*WHAT TO DO*
Reproduce the listing below verbatim, beginning with its first line and stopping after the line that contains "umlah Pemesanan".
--------
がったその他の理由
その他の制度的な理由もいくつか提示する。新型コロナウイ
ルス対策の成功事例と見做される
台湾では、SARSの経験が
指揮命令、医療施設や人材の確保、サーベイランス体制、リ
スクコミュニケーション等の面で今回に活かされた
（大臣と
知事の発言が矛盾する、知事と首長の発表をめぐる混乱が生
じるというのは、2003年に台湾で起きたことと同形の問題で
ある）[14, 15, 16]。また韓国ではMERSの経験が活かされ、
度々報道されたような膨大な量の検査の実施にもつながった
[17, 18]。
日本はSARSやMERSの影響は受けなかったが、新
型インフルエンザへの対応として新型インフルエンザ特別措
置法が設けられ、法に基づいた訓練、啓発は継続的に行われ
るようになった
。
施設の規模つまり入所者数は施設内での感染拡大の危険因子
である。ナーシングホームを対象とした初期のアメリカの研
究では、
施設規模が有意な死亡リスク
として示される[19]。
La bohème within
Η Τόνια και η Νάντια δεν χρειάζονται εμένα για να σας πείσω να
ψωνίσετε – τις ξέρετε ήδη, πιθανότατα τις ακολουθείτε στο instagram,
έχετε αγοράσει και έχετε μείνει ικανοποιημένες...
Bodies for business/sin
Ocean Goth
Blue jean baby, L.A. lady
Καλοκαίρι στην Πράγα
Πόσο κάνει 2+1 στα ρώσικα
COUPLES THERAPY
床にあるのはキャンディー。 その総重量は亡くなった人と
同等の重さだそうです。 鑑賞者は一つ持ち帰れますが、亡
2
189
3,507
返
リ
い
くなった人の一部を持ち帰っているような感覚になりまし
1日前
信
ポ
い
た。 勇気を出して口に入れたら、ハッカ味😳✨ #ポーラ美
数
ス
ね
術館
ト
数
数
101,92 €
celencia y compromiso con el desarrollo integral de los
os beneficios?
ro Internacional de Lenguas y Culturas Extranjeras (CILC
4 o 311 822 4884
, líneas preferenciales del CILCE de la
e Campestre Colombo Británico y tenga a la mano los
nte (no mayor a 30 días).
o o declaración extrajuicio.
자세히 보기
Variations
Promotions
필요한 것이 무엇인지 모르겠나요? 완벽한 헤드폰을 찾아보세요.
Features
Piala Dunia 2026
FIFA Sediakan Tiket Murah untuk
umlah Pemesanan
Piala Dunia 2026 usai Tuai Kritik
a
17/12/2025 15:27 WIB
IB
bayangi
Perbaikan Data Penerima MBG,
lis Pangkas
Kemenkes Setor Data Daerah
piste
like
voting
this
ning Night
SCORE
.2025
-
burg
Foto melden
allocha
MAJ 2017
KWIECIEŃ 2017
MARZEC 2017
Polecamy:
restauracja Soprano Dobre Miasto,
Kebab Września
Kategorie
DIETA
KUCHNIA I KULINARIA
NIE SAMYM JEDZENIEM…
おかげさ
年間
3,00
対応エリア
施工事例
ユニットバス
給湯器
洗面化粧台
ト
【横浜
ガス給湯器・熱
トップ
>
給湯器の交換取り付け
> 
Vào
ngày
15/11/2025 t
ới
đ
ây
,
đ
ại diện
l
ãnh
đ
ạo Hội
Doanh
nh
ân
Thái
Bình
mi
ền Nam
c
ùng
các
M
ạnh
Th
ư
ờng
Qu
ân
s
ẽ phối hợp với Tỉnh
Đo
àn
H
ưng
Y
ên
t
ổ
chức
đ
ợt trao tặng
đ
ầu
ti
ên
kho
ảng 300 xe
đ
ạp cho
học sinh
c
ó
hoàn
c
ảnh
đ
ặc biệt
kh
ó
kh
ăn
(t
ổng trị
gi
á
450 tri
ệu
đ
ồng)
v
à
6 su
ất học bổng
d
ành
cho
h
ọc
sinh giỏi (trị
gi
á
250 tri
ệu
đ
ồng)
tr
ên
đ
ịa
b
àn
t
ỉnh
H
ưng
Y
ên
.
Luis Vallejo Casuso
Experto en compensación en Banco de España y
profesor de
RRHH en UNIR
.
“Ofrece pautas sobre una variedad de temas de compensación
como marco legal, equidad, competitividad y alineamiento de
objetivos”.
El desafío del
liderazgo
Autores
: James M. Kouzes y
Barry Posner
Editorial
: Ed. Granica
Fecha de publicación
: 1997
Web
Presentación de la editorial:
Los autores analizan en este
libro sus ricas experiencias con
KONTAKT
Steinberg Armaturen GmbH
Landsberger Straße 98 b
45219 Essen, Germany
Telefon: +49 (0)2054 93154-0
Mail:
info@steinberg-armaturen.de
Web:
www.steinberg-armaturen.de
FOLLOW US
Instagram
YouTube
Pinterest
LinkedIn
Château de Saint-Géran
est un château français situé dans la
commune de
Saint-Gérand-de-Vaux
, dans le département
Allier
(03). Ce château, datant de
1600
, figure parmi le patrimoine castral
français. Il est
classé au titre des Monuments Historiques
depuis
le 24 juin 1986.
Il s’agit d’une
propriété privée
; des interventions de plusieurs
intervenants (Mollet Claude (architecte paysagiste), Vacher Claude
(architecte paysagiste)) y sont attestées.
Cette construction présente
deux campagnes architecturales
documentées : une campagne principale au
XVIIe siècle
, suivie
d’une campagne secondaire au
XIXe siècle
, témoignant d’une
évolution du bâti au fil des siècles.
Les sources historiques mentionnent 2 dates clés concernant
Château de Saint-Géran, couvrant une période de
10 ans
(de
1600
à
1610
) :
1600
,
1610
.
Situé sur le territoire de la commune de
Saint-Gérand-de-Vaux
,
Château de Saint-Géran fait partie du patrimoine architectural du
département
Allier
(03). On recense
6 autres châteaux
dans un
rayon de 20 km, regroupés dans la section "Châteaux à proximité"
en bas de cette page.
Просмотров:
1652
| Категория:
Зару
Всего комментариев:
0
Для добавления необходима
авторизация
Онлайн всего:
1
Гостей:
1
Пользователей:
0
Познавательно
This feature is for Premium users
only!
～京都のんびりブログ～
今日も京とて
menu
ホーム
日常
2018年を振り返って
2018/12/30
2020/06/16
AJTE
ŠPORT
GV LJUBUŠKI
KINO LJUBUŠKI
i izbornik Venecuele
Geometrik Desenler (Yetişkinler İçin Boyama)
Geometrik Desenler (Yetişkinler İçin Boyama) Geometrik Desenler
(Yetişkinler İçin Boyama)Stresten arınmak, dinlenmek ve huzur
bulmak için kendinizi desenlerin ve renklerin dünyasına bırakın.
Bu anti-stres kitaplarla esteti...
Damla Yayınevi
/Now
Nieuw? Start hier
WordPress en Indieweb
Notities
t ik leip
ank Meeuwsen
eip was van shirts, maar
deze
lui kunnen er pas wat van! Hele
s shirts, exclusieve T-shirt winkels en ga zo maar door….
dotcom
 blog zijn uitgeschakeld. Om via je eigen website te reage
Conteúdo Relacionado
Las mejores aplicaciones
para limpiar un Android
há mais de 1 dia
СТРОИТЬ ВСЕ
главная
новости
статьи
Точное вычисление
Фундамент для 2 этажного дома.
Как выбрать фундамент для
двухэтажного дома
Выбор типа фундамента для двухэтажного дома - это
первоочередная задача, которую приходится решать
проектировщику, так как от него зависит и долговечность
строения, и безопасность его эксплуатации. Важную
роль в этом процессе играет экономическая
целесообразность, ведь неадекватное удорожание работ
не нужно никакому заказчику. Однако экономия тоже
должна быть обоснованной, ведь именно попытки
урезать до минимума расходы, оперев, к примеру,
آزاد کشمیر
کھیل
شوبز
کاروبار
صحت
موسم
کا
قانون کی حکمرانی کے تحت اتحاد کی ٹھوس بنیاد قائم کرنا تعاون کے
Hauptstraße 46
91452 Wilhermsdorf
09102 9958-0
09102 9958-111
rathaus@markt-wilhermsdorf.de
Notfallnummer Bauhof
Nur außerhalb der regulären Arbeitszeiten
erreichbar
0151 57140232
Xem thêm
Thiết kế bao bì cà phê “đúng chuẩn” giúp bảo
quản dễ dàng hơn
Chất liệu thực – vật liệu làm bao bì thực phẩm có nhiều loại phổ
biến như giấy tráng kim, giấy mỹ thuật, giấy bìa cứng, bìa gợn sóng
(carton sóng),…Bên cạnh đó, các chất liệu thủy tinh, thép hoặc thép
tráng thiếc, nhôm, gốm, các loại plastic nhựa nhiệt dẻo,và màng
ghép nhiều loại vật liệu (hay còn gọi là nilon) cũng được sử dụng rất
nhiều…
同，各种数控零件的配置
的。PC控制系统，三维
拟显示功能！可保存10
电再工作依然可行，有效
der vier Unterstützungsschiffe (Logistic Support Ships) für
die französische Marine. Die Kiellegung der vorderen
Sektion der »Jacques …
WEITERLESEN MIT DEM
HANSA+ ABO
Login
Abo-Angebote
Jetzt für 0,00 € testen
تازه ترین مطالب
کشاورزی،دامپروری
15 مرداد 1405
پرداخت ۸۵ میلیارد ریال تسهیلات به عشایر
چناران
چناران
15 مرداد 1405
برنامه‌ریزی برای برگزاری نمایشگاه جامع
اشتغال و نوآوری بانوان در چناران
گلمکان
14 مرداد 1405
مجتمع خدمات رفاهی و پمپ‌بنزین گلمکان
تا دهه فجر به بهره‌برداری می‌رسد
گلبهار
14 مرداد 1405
--------
*RESPONSE*
がったその他の理由
その他の制度的な理由もいくつか提示する。新型コロナウイ
ルス対策の成功事例と見做される
台湾では、SARSの経験が
指揮命令、医療施設や人材の確保、サーベイランス体制、リ
スクコミュニケーション等の面で今回に活かされた
（大臣と
知事の発言が矛盾する、知事と首長の発表をめぐる混乱が生
じるというのは、2003年に台湾で起きたことと同形の問題で
ある）[14, 15, 16]。また韓国ではMERSの経験が活かされ、
度々報道されたような膨大な量の検査の実施にもつながった
[17, 18]。
日本はSARSやMERSの影響は受けなかったが、新
型インフルエンザへの対応として新型インフルエンザ特別措
置法が設けられ、法に基づいた訓練、啓発は継続的に行われ
るようになった
。
施設の規模つまり入所者数は施設内での感染拡大の危険因子
である。ナーシングホームを対象とした初期のアメリカの研
究では、
施設規模が有意な死亡リスク
として示される[19]。
La bohème within
Η Τόνια και η Νάντια δεν χρειάζονται εμένα για να σας πείσω να
ψωνίσετε – τις ξέρετε ήδη, πιθανότατα τις ακολουθείτε στο instagram,
έχετε αγοράσει και έχετε μείνει ικανοποιημένες...
Bodies for business/sin
Ocean Goth
Blue jean baby, L.A. lady
Καλοκαίρι στην Πράγα
Πόσο κάνει 2+1 στα ρώσικα
COUPLES THERAPY
床にあるのはキャンディー。 その総重量は亡くなった人と
同等の重さだそうです。 鑑賞者は一つ持ち帰れますが、亡
2
189
3,507
返
リ
い
くなった人の一部を持ち帰っているような感覚になりまし
1日前
信
ポ
い
た。 勇気を出して口に入れたら、ハッカ味😳✨ #ポーラ美
数
ス
ね
術館
ト
数
数
101,92 €
celencia y compromiso con el desarrollo integral de los
os beneficios?
ro Internacional de Lenguas y Culturas Extranjeras (CILC
4 o 311 822 4884
, líneas preferenciales del CILCE de la
e Campestre Colombo Británico y tenga a la mano los
nte (no mayor a 30 días).
o o declaración extrajuicio.
자세히 보기
Variations
Promotions
필요한 것이 무엇인지 모르겠나요? 완벽한 헤드폰을 찾아보세요.
Features
Piala Dunia 2026
FIFA Sediakan Tiket Murah untuk
umlah Pemesanan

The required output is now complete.